There is no doubt that, at some point, you will need to use a tool kit when you move into your new Ball home. From hanging pictures on the wall, to installing new curtain rods, make sure you’re prepared for anything life (and possibly your decorating style) throws at you by assembling a basic tool kit for your home.
There are a couple of different ways you can go about assembling a tool kit. Many stores offer a complete set of tools in an already assembled kit, or you can purchase individual tools as you need them. Depending on your budget at the time, one option might be easier than the other. The most basic tools will often get the most wear and tear, so make sure you buy tools that are of good quality.
· A tool box, bag, or bucket to put everything in
There’s nothing worse than not being able to find the tool you want when you need it because everything is scattered all over the place. Make sure you have a large box or bag to put all your tools in at the end of the day. Don’t worry about buying a container that is too big--you’ll fill it up eventually.
· A claw hammer
A claw-style hammer is used to drive and pull nails. This style of hammer will more than likely accomplish any job you need around the house. The more you use one, the more you’ll appreciate a cushioned grip.
There are many types of screwdrivers out there. The most common ones you will need are varying sizes of a flathead screwdriver (the one with a straight edge) and a Philips head screwdriver (the one with a + at the end). If storage is tight, buy a screwdriver with interchangeable tips.
· Measuring Tape
Purchase a model that has a blade lock on it, so you can measure what you need without it snapping back on you. The blade should be at least 3/4” thick to keep the tape from buckling when you’re measuring longer lengths.

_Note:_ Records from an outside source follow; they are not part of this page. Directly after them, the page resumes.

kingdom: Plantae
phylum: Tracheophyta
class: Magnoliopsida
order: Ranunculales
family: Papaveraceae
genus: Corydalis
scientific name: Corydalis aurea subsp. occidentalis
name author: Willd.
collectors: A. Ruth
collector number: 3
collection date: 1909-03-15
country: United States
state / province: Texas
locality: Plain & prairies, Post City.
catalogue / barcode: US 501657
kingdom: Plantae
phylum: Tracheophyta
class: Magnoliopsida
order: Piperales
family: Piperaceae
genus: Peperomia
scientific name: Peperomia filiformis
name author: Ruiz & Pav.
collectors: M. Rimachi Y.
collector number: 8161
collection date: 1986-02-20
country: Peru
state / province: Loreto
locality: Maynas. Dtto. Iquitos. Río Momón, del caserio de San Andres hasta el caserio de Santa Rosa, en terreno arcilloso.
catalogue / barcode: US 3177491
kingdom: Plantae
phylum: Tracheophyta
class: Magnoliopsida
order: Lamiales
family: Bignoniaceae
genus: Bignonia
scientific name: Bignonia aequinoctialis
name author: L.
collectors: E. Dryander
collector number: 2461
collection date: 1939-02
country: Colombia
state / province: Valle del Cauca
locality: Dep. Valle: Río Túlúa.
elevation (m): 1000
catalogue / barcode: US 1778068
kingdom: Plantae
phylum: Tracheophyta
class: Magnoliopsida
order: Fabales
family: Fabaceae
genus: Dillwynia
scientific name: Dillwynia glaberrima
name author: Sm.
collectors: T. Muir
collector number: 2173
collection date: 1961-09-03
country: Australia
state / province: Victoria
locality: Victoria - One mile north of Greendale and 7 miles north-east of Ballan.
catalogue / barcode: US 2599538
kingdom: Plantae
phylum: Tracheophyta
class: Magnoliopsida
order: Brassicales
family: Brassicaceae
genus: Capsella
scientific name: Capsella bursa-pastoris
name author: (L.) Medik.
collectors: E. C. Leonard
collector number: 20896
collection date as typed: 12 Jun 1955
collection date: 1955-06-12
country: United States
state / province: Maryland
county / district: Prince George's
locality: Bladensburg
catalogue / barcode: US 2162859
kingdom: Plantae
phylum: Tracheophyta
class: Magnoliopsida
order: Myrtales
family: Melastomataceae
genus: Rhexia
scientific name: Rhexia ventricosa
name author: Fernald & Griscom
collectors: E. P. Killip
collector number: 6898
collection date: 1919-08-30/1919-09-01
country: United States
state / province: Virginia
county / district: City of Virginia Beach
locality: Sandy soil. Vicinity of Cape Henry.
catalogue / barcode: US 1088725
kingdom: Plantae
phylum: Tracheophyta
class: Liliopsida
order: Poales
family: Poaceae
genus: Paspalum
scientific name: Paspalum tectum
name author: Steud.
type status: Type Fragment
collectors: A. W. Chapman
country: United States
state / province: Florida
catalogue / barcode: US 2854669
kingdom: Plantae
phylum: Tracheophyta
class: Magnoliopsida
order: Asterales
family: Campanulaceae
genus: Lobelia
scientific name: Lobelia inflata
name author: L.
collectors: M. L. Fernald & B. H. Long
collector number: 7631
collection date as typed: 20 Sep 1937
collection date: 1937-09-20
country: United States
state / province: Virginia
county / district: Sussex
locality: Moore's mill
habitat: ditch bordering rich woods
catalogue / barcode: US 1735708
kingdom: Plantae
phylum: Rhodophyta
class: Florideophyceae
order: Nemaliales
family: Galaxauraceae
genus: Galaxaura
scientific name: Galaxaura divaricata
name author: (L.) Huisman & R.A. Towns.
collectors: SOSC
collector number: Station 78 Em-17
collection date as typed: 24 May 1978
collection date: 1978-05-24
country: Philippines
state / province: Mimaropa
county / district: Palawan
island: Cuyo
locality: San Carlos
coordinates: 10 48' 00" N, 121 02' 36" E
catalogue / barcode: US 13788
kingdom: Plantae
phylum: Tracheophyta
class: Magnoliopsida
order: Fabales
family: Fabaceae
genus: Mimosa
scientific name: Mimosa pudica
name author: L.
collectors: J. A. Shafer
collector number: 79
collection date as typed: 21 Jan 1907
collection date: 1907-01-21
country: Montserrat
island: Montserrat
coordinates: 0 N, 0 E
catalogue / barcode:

A flashlight is vital if the power goes out or you are working in a tight area. For starters, any sturdy flashlight will do for your collection, but eventually, you can include other lights of various sizes or ones that can bend or tilt.
Standard pliers and needle nose pliers do different types of the same job. Needle nosed pliers are handy when you are working with something small and need to grip or bend wires.Heavy grooved pliers are better for removing nails or large staples. Your hands will thank you for getting pliers with padded grips.
· Utility Knife
It is important to have a sharp, sturdy utility knife. These knives work well for trimming or slicing and the blade can be used to open many types of products. A better option would be to get a knife with a retractable blade, for safety and storage convenience.
A level is a must for straightening up pictures, drilling holes in a level line, checking tabletop alignment, or mounting towel bars perfectly. It's important to get an accurate level for accurate positioning. A good sturdy level will last a lifetime, so make sure you go with a quality brand.
· A variety of hardware
Finding the right size screw, nut, or bolt can be intimidating. Luckily, most hardware stores sell handy kits full of the most common sizes. Alternatively, get a few screws, bolts, and nails in small, medium, and large sizes to keep on hand. Having some in silver tones and some in gold tones is a good idea, too. In all events, hardware stores are usually staffed with friendly experts who can answer your questions and point you in the right direction.
· Power drill
As the unquestioned king of the power tools, a power drill will save you lots of time and offers versatility. You can use a cordless drill for light home maintenance and repair jobs.
Besides drilling holes in a variety of materials, it can be used for grinding, sanding, polishing, and mixing paint. If possible, buy a variable speed drill. You'll find this particularly useful for driving screws, and if the drill also has a reverse switch, you can remove screws as well.
This list is, by no means, all-inclusive. As your life changes, you may find that your tool needs change as well.